YOUR GOAL >>
Transcribe all the lines below exactly. Omit the pictures.

(Stored dataset items)
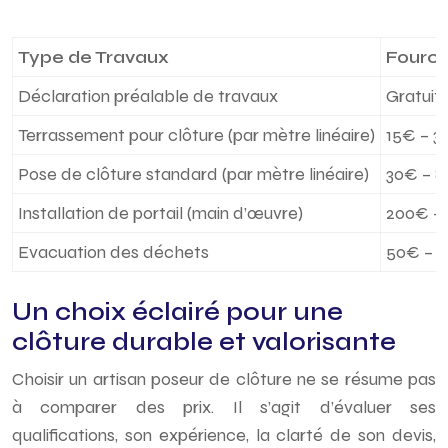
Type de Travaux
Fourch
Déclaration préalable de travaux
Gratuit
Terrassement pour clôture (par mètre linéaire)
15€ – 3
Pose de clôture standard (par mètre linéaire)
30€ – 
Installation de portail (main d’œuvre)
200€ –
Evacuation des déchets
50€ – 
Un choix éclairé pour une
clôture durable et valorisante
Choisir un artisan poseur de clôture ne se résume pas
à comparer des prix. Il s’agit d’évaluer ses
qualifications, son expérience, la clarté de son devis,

COMPLETED TASK >>
Type de Travaux
Fourch
Déclaration préalable de travaux
Gratuit
Terrassement pour clôture (par mètre linéaire)
15€ – 3
Pose de clôture standard (par mètre linéaire)
30€ – 
Installation de portail (main d’œuvre)
200€ –
Evacuation des déchets
50€ – 
Un choix éclairé pour une
clôture durable et valorisante
Choisir un artisan poseur de clôture ne se résume pas
à comparer des prix. Il s’agit d’évaluer ses
qualifications, son expérience, la clarté de son devis,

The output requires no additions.